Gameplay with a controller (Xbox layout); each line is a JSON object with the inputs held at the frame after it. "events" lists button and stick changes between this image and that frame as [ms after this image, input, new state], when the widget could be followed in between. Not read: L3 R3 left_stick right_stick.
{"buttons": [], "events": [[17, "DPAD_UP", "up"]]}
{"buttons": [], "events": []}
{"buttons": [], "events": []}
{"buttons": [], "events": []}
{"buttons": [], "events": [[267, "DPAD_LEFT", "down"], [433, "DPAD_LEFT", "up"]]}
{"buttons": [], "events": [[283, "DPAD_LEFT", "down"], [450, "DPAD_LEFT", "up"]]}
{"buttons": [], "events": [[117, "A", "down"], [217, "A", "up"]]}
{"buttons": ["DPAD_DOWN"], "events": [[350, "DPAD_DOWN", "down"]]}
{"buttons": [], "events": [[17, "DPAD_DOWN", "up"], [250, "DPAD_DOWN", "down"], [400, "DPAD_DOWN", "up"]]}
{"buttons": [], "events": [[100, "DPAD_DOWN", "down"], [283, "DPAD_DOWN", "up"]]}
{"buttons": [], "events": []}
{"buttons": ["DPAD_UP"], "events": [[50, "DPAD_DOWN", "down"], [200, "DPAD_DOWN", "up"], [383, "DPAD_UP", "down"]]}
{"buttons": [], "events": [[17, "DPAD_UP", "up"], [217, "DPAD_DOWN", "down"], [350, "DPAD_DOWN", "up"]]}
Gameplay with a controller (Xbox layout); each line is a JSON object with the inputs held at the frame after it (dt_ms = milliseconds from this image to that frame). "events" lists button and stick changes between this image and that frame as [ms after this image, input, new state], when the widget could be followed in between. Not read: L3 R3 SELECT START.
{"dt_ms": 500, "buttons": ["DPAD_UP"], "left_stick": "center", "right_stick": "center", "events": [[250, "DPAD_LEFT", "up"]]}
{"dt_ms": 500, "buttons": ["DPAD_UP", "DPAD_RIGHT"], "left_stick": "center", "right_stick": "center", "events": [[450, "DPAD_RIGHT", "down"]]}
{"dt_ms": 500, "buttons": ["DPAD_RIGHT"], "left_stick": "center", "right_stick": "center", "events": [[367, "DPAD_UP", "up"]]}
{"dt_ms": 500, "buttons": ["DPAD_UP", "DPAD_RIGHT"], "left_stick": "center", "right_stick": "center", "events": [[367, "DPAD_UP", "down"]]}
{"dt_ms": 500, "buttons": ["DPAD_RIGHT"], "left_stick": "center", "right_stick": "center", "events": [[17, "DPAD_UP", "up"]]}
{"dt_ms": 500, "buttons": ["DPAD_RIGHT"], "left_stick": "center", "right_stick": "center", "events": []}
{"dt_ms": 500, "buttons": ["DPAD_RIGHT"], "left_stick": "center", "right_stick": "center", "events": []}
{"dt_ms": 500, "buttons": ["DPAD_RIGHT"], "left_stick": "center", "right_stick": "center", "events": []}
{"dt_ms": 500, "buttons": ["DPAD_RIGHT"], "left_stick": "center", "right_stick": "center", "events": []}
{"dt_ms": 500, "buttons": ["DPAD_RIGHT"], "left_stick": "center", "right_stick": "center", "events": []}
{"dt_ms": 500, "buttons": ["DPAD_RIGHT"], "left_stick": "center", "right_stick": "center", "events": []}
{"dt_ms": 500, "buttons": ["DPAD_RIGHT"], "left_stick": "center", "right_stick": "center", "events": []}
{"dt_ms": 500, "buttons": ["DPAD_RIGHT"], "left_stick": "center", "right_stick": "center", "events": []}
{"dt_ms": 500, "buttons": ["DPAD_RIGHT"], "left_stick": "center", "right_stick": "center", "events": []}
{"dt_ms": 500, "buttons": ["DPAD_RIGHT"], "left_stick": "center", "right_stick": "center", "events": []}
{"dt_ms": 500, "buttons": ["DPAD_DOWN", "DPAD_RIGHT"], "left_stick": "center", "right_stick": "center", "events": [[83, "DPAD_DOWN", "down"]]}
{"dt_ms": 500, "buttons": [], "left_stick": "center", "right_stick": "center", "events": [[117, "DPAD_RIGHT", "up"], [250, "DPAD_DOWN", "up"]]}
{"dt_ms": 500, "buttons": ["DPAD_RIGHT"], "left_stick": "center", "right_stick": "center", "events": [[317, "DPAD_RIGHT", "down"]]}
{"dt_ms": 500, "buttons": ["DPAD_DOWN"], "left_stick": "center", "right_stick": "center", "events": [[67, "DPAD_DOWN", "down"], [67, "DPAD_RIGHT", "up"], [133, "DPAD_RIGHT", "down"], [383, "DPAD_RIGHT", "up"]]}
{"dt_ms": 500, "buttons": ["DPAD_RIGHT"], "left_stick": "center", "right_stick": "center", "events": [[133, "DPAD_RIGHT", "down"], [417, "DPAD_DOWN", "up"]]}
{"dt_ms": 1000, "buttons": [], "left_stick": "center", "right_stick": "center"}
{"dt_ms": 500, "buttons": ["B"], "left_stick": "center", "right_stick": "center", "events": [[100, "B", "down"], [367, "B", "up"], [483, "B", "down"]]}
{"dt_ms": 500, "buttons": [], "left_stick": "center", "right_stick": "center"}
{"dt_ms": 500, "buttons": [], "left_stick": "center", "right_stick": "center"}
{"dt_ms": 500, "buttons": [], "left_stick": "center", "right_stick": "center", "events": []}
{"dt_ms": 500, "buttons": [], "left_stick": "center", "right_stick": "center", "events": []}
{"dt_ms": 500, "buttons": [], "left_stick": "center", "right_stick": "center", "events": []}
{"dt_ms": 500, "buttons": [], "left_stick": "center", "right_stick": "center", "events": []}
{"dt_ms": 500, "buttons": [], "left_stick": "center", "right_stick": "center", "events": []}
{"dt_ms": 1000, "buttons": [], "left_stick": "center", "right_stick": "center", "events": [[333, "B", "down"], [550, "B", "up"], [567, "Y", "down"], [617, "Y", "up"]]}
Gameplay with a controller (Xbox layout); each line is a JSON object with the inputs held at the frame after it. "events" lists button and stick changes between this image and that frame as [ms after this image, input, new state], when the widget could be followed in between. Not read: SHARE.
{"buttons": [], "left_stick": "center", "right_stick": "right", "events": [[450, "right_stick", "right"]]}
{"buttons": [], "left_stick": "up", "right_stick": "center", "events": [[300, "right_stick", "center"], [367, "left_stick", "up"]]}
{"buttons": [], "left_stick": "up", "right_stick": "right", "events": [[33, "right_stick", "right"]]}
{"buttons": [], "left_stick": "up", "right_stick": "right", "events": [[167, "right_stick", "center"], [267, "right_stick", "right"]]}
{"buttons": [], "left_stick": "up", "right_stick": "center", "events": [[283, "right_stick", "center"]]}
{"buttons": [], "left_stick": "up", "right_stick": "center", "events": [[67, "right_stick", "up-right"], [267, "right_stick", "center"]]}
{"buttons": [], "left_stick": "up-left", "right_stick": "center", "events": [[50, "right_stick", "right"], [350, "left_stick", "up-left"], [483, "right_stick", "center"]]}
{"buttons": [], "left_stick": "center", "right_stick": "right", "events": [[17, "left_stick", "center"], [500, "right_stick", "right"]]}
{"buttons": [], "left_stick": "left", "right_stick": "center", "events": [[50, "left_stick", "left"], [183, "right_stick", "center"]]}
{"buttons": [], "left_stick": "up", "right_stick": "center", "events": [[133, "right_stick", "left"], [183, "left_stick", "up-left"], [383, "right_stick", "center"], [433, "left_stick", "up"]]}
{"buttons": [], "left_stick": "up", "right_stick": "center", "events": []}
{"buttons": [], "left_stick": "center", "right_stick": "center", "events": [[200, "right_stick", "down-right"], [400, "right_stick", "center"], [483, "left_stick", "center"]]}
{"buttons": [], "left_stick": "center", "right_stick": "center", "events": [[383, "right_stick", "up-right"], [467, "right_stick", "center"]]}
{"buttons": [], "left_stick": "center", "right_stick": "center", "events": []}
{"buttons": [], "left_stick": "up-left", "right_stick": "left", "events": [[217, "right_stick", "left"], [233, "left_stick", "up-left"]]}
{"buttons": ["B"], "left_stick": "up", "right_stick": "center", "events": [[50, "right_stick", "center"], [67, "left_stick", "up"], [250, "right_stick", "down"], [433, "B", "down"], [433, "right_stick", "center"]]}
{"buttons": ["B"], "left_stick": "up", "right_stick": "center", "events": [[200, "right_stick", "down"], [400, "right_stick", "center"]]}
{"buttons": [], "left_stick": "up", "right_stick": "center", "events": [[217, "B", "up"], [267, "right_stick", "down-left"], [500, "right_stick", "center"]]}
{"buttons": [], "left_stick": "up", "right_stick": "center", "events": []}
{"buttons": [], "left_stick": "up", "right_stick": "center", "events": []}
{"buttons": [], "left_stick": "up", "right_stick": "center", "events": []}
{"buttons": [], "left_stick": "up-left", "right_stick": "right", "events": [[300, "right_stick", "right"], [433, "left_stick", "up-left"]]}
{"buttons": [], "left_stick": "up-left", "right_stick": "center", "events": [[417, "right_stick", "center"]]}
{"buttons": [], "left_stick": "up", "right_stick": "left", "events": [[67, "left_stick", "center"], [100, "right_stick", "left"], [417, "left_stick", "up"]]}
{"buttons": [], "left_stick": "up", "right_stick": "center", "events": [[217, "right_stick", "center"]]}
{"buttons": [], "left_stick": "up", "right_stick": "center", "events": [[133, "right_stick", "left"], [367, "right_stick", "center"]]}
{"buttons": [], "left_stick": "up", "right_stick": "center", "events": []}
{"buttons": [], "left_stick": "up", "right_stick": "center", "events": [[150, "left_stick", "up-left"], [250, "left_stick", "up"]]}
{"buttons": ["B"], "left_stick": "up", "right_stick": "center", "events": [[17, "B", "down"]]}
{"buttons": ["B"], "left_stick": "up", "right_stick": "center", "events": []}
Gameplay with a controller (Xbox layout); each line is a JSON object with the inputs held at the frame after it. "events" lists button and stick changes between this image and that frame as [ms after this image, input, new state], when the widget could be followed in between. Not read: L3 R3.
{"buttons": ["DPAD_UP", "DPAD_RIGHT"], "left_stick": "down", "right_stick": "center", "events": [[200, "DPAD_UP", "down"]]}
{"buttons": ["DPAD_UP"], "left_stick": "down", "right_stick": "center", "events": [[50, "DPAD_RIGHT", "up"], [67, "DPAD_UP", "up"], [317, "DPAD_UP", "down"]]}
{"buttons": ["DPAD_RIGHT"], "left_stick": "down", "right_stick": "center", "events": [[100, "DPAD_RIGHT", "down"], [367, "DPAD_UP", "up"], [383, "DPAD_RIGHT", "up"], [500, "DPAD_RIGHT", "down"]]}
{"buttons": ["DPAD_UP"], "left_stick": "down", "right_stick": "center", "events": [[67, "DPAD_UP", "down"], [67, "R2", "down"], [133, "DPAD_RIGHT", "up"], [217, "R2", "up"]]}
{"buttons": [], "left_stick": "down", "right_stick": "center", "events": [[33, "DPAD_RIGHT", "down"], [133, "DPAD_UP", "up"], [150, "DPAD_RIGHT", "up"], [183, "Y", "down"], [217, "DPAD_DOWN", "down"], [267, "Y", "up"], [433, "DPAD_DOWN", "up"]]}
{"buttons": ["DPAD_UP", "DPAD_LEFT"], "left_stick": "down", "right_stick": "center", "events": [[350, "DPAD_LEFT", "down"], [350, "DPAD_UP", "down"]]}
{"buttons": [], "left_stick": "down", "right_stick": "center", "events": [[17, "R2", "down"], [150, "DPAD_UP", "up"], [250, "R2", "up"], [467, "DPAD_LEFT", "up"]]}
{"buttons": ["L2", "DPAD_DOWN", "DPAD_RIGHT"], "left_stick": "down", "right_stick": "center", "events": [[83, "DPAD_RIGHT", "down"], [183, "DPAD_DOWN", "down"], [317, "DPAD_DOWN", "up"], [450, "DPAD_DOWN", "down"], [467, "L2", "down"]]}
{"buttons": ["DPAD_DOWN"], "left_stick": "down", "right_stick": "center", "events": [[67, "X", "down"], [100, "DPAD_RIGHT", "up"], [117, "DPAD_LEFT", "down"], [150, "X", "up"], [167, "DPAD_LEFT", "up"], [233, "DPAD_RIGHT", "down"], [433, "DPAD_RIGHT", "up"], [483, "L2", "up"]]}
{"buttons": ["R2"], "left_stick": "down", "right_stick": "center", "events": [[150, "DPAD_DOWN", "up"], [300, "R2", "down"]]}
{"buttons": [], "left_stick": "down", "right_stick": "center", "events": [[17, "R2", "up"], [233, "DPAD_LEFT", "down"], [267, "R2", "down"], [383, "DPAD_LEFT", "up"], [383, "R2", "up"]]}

→ ACTIVITY
Wherever "each" occurs in the records above, copy the line it sits in.

→ ANSWER FOR THE TASK
Gameplay with a controller (Xbox layout); each line is a JSON object with the inputs held at the frame after it. "events" lists button and stick changes between this image and that frame as [ms after this image, input, new state], when the widget could be followed in between. Not read: L3 R3 left_stick right_stick.
Gameplay with a controller (Xbox layout); each line is a JSON object with the inputs held at the frame after it (dt_ms = milliseconds from this image to that frame). "events" lists button and stick changes between this image and that frame as [ms after this image, input, new state], when the widget could be followed in between. Not read: L3 R3 SELECT START.
Gameplay with a controller (Xbox layout); each line is a JSON object with the inputs held at the frame after it. "events" lists button and stick changes between this image and that frame as [ms after this image, input, new state], when the widget could be followed in between. Not read: SHARE.
Gameplay with a controller (Xbox layout); each line is a JSON object with the inputs held at the frame after it. "events" lists button and stick changes between this image and that frame as [ms after this image, input, new state], when the widget could be followed in between. Not read: L3 R3.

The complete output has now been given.